Showtimes $40M Splash

Home Box Office archrival Showtime's big splash this
year is not a specific movie or series, but its $40 million branding campaign, launched in
January, that promotes its new, 'No Limits' theme.

Armistead Maupin's More Tales of the City premieres
this summer as a network-first six-hour miniseries. The sequel to acclaimed Public
Broadcasting Service miniseries Armistead Maupin's Tales of the City was
picked up by Showtime after congressional pressure convinced PBS that the subject matter
of life in the sexually active household at 28 Barbary Lane was too controversial for a
publicly funded network.

Thanks of a Grateful Nation is an ambitious, fact-based
drama about the effects of toxic chemicals used during the Persian Gulf War and the
government cover-up that followed. Based on four years of research and dozens of
interviews, the script -- by John Sachet Young, of China Beach fame -- weaves
footage from the interviews with veterans and their families with the story line. It will
run approximately four hours, with an intermission.
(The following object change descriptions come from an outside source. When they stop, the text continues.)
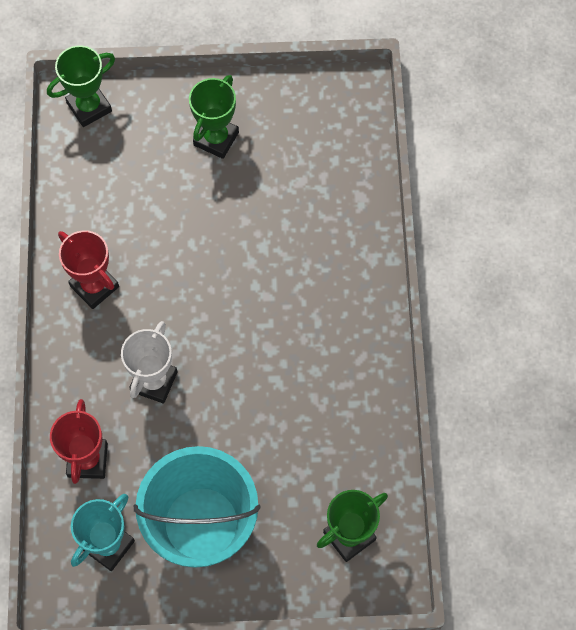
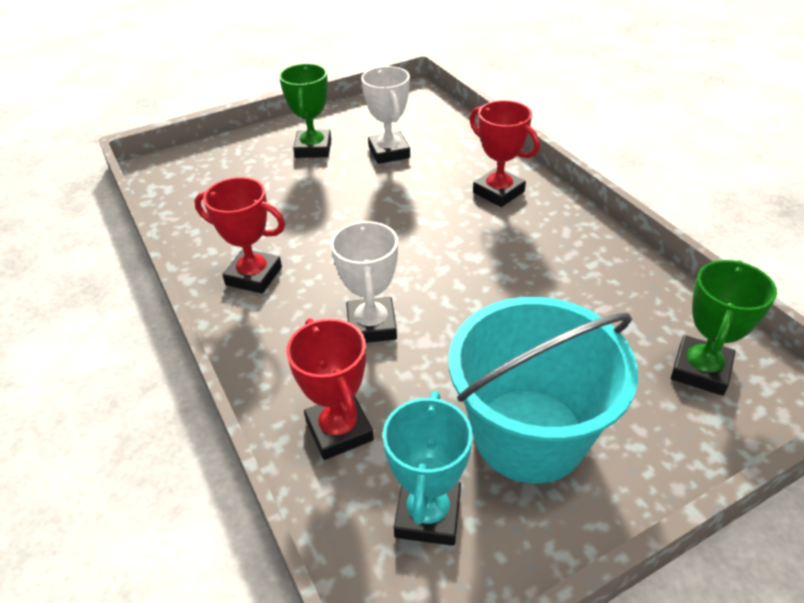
camera: 25 degrees left, 25 degrees down
(89, 107) = (178, 166): green trophy -> none
(280, 178) = (389, 152): none -> white trophy
(339, 283) = (498, 192): none -> red trophy

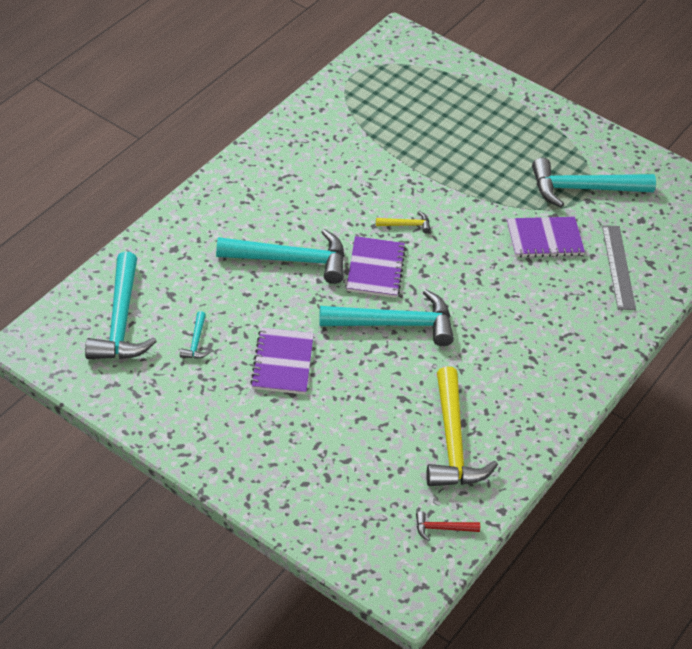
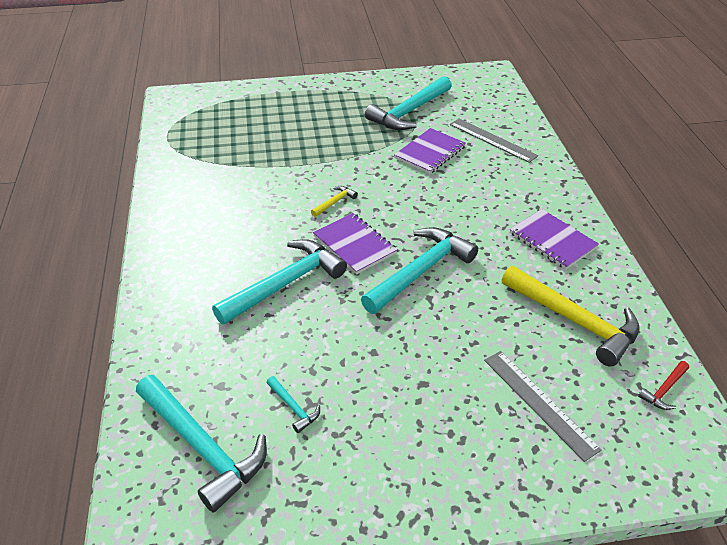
camera: 40 degrees left, 5 degrees down
(282, 363) = (384, 365): purple notebook -> purple notebook (552, 240)
(347, 464) = (539, 403): none -> grey ruler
'They're the two sides of the Showtime
personality,' said Mark Zakarin, the company's executive vice president of
original programming. 'Thanks of a Grateful Nation is important, and it will
tear your guts out. More Tales is a very smart and funny look at our culture -- a
frozen moment in time as America was growing up.
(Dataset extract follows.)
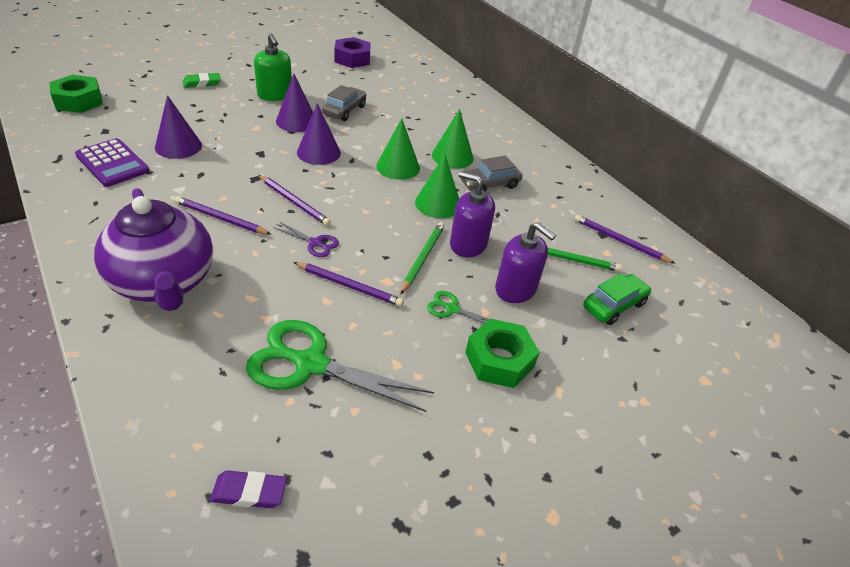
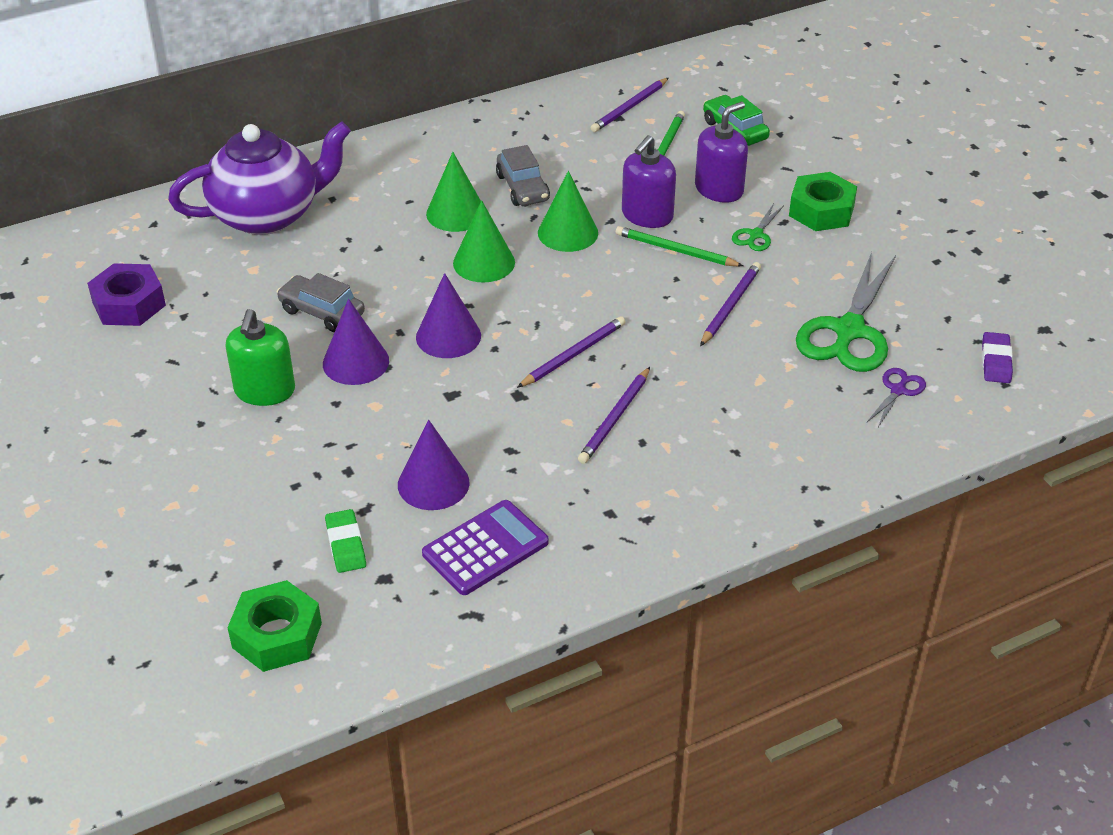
camera: 80 degrees left, 0 degrees up
(164, 282) = (744, 452): purple teapot -> purple teapot (267, 215)
(202, 83) = (214, 484): green eraser -> green eraser (346, 544)
(275, 95) = (264, 391): green soap dispenser -> green soap dispenser turned 120 degrees clockwise
(315, 243) = (657, 334): purple scissors -> purple scissors (898, 390)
'This is the kind of significant programming that you
need to put on if you are going to be the network that does the programs that no one else
dares to do,' Zakarin said.

This explanation dovetails with the new campaign, according
to Len Fogge, Showtime's executive vice president of creative and marketing services.

'Here's the thing: We have high awareness, but we
really want people beyond knowing who we are to know what we stand for,' Fogge said.